Stainless Steel Fabrication Basics – Guide to Steels
For over seventy years, Anderson Dahlen has been a leader in custom steel fabrication. One of the most critical aspects of ensuring we live up to the standards expected by our customers is selecting the right materials for the right job. We have an extensive selection of steel types at our disposal when crafting solutions. Our focus is on stainless steel fabrication, but we can also incorporate other types of steel as well, depending on the challenges involved.
Our customers are sometimes interested in the types of steel we have at our disposal. These are some of the different kinds of stainless steel available, and how they can be used.

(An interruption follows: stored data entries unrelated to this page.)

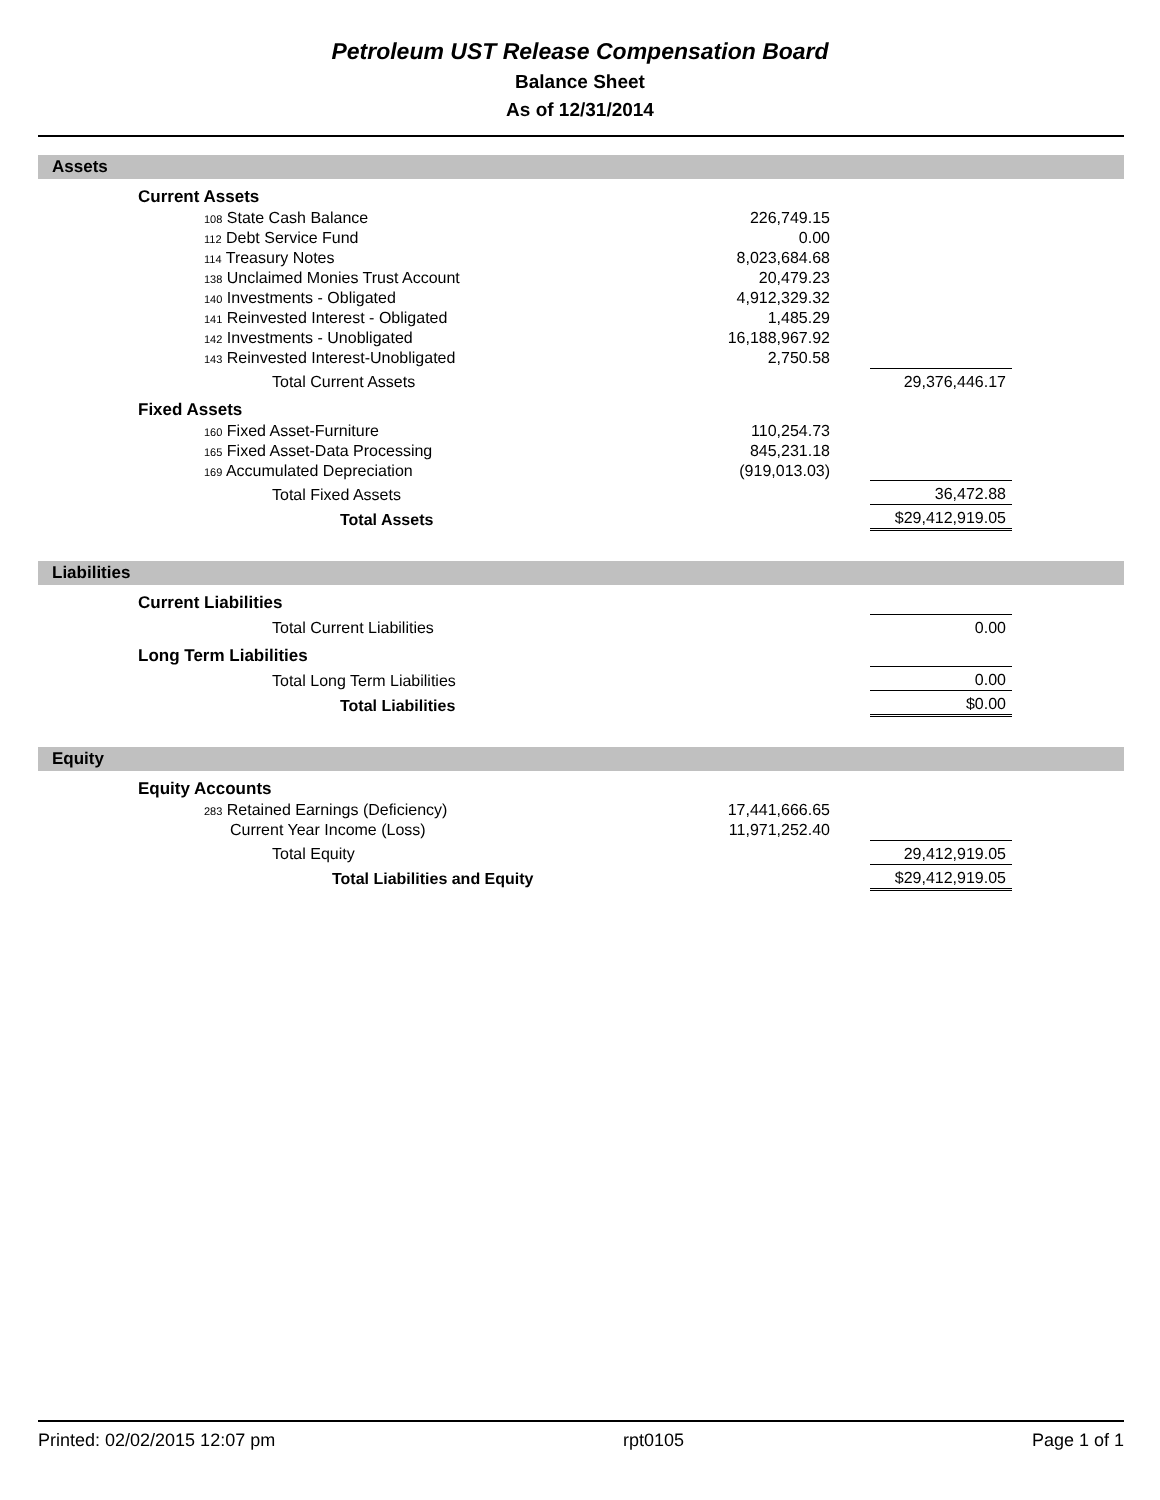Petroleum UST Release Compensation Board
Balance Sheet
As of 12/31/2014
Assets
| | Current Assets | | | | |
| | 108 State Cash Balance | 226,749.15 | | | |
| | 112 Debt Service Fund | 0.00 | | | |
| | 114 Treasury Notes | 8,023,684.68 | | | |
| | 138 Unclaimed Monies Trust Account | 20,479.23 | | | |
| | 140 Investments - Obligated | 4,912,329.32 | | | |
| | 141 Reinvested Interest - Obligated | 1,485.29 | | | |
| | 142 Investments - Unobligated | 16,188,967.92 | | | |
| | 143 Reinvested Interest-Unobligated | 2,750.58 | | | |
| | Total Current Assets | | | 29,376,446.17 | |
| | Fixed Assets | | | | |
| | 160 Fixed Asset-Furniture | 110,254.73 | | | |
| | 165 Fixed Asset-Data Processing | 845,231.18 | | | |
| | 169 Accumulated Depreciation | (919,013.03) | | | |
| | Total Fixed Assets | | | 36,472.88 | |
| | Total Assets | | | $29,412,919.05 | |
Liabilities
| | Current Liabilities | | | | |
| | Total Current Liabilities | | | 0.00 | |
| | Long Term Liabilities | | | | |
| | Total Long Term Liabilities | | | 0.00 | |
| | Total Liabilities | | | $0.00 | |
Equity
| | Equity Accounts | | | | |
| | 283 Retained Earnings (Deficiency) | 17,441,666.65 | | | |
| | Current Year Income (Loss) | 11,971,252.40 | | | |
| | Total Equity | | | 29,412,919.05 | |
| | Total Liabilities and Equity | | | $29,412,919.05 | |
Printed: 02/02/2015 12:07 pm rpt0105 Page 1 of 1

Types of Stainless Steel Available for Fabrication
Austenitic Stainless Steel
Austenitic steel is the kind most commonly used in commercial applications, notable for their lack of magnetism and extremely high resistance to corrosion. Austenitic steels are generally alloys of iron, chromium, and/or nickel, but may also include small amounts of carbon for strength. Austenitic steel cannot be hardened by heat but can be cold-worked successfully.

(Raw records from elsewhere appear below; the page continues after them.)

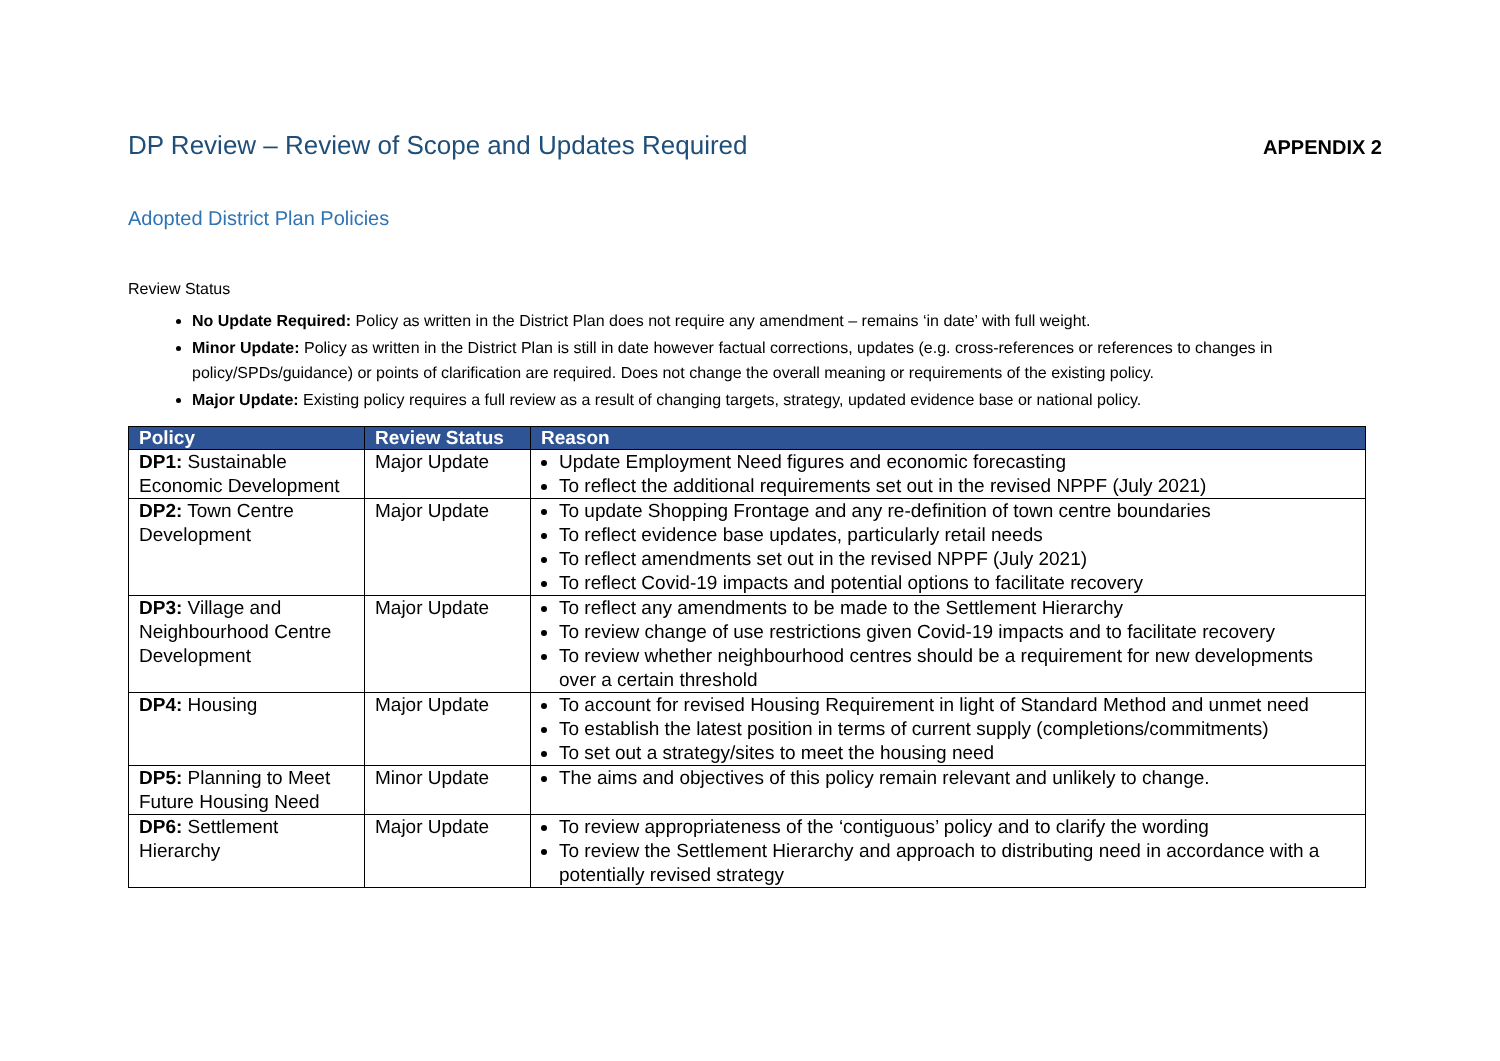DP Review – Review of Scope and Updates Required
APPENDIX 2
Adopted District Plan Policies
Review Status
No Update Required: Policy as written in the District Plan does not require any amendment – remains ‘in date’ with full weight.
Minor Update: Policy as written in the District Plan is still in date however factual corrections, updates (e.g. cross-references or references to changes in policy/SPDs/guidance) or points of clarification are required. Does not change the overall meaning or requirements of the existing policy.
Major Update: Existing policy requires a full review as a result of changing targets, strategy, updated evidence base or national policy.
| Policy | Review Status | Reason |
| --- | --- | --- |
| DP1: Sustainable Economic Development | Major Update | Update Employment Need figures and economic forecasting To reflect the additional requirements set out in the revised NPPF (July 2021) |
| DP2: Town Centre Development | Major Update | To update Shopping Frontage and any re-definition of town centre boundaries To reflect evidence base updates, particularly retail needs To reflect amendments set out in the revised NPPF (July 2021) To reflect Covid-19 impacts and potential options to facilitate recovery |
| DP3: Village and Neighbourhood Centre Development | Major Update | To reflect any amendments to be made to the Settlement Hierarchy To review change of use restrictions given Covid-19 impacts and to facilitate recovery To review whether neighbourhood centres should be a requirement for new developments over a certain threshold |
| DP4: Housing | Major Update | To account for revised Housing Requirement in light of Standard Method and unmet need To establish the latest position in terms of current supply (completions/commitments) To set out a strategy/sites to meet the housing need |
| DP5: Planning to Meet Future Housing Need | Minor Update | The aims and objectives of this policy remain relevant and unlikely to change. |
| DP6: Settlement Hierarchy | Major Update | To review appropriateness of the ‘contiguous’ policy and to clarify the wording To review the Settlement Hierarchy and approach to distributing need in accordance with a potentially revised strategy |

Austenitic steel is generally measured based on the amount of carbon included, low (<.03%) or high (.04-.10%). Low-carbon grades are more expensive but even more resistant to corrosion. High-carbon grades are generally used in particularly high-temperature situations where the carbon helps the steel maintain strength.
Martensitic Stainless Steel
Martensitic grades were developed for situations where heat-treating is needed. They can be exceptionally strong and resistant to wear over time. However, they are magnetic and have a lower resistance to corrosion than other steel choices. Martensitic grades are strictly based on chromium alloys, with little or no nickel and with low amounts of carbon.

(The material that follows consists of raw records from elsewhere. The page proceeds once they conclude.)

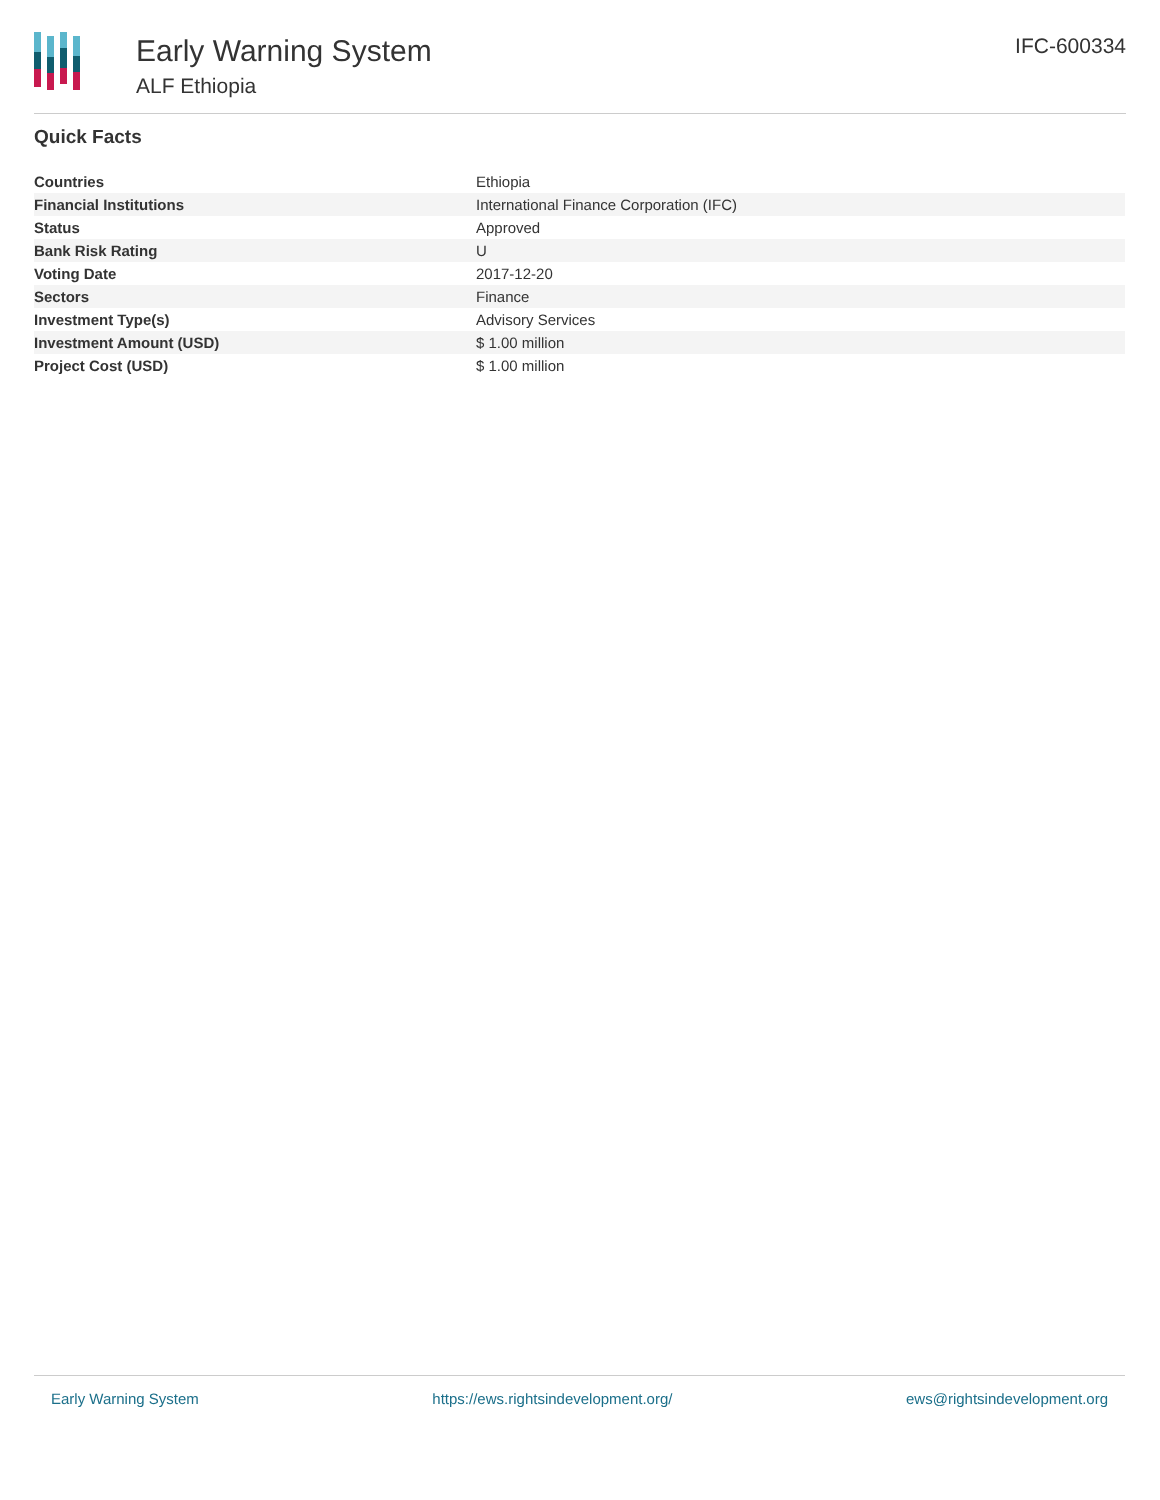Early Warning System
ALF Ethiopia
IFC-600334
Quick Facts
| Countries | Ethiopia |
| Financial Institutions | International Finance Corporation (IFC) |
| Status | Approved |
| Bank Risk Rating | U |
| Voting Date | 2017-12-20 |
| Sectors | Finance |
| Investment Type(s) | Advisory Services |
| Investment Amount (USD) | $ 1.00 million |
| Project Cost (USD) | $ 1.00 million |
Early Warning System https://ews.rightsindevelopment.org/ ews@rightsindevelopment.org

Martensitic steel is also useful for individual parts which see a lot of wear, such as springs, screws, or blades.
Ferritic Stainless Steel
Ferritic grades of stainless steel are magnetic, chromium-based, and offer better corrosion resistance than martensitic steel – but less than austenitic grades. They are also highly resistant to stress cracking. Ferritic steel is most commonly used for decorative purposes, such as automobile trim, but could also be found in places such as the exhaust pipe, furnaces, and heat exchangers.
There are also what are known as duplex grades of stainless steel, which are blends of austenitic and ferritic steel. These duplex grades can offer considerable strength and resistance to cracking but are expensive.